Written task → Copy the text of every entry below word for word, leaving out the images.

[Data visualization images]
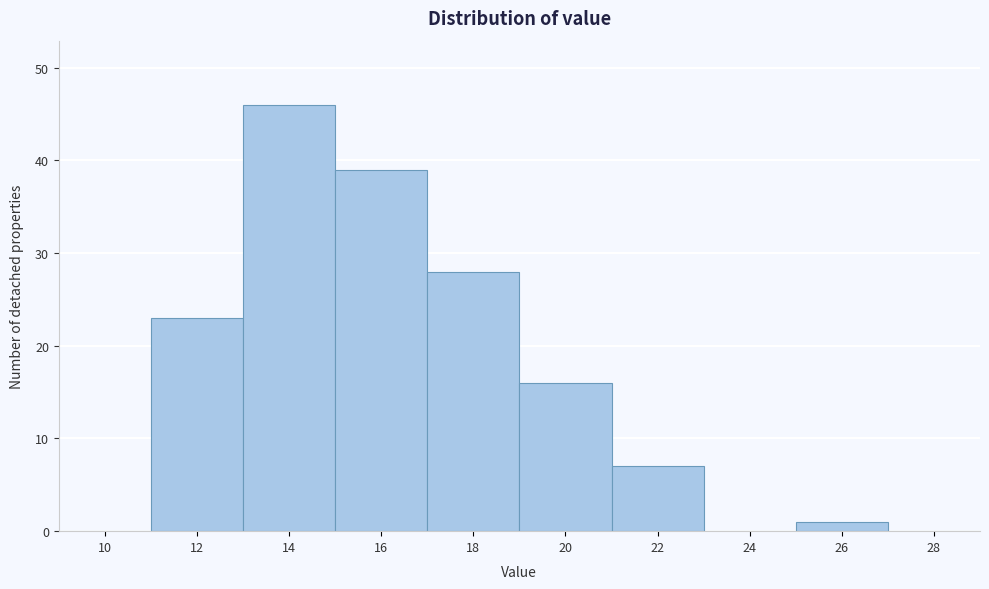

Reading left to right, what are all the values shown in this chart?

10=0	12=23	14=46	16=39	18=28	20=16	22=7	24=0	26=1	28=0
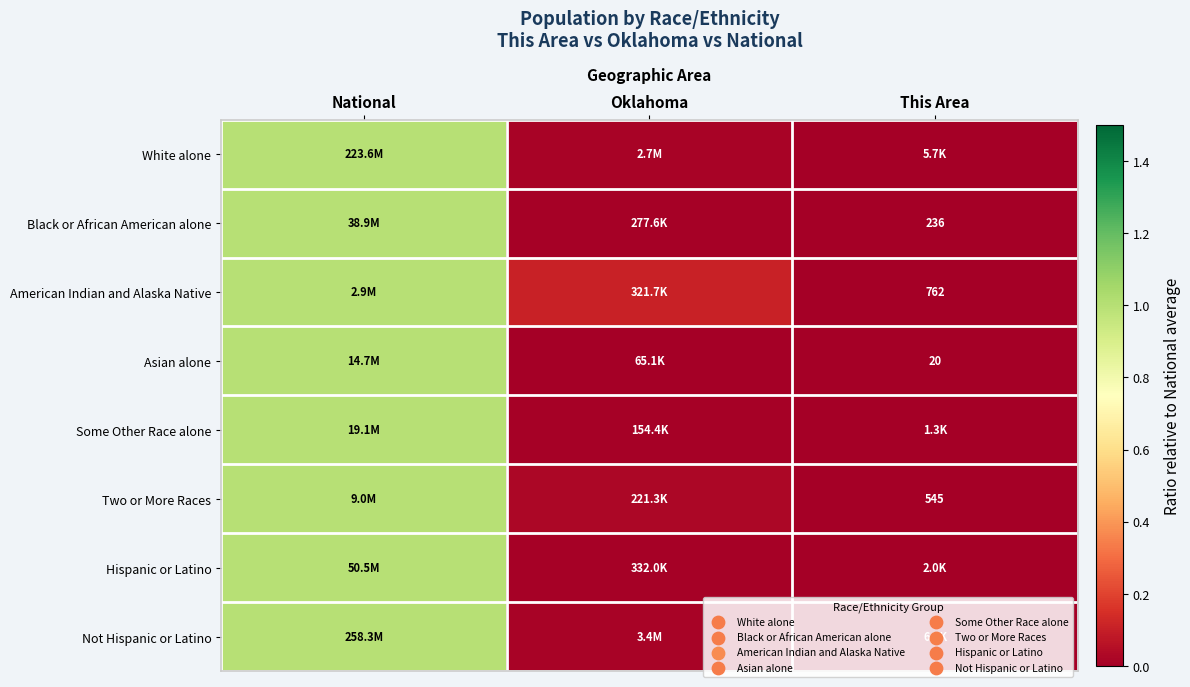

What is the average value of the White alone series?

0.3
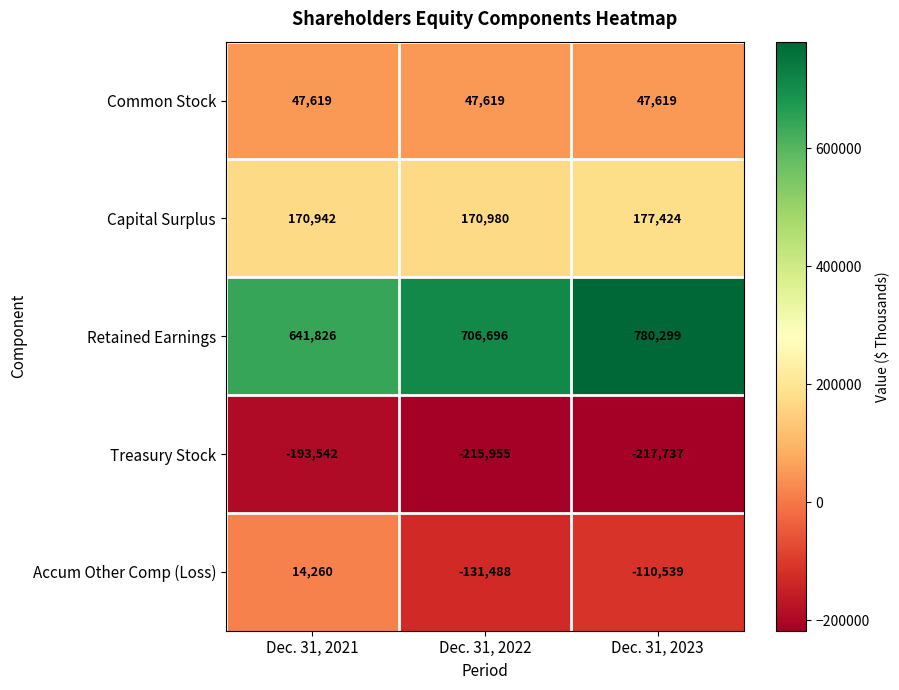

What is the spread (max minus min) of values at Dec. 31, 2021?

835368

Written answer →
Reading left to right, what are all the values shown in this chart?

10=0	12=23	14=46	16=39	18=28	20=16	22=7	24=0	26=1	28=0

What is the average value of the White alone series?

0.3

What is the spread (max minus min) of values at Dec. 31, 2021?

835368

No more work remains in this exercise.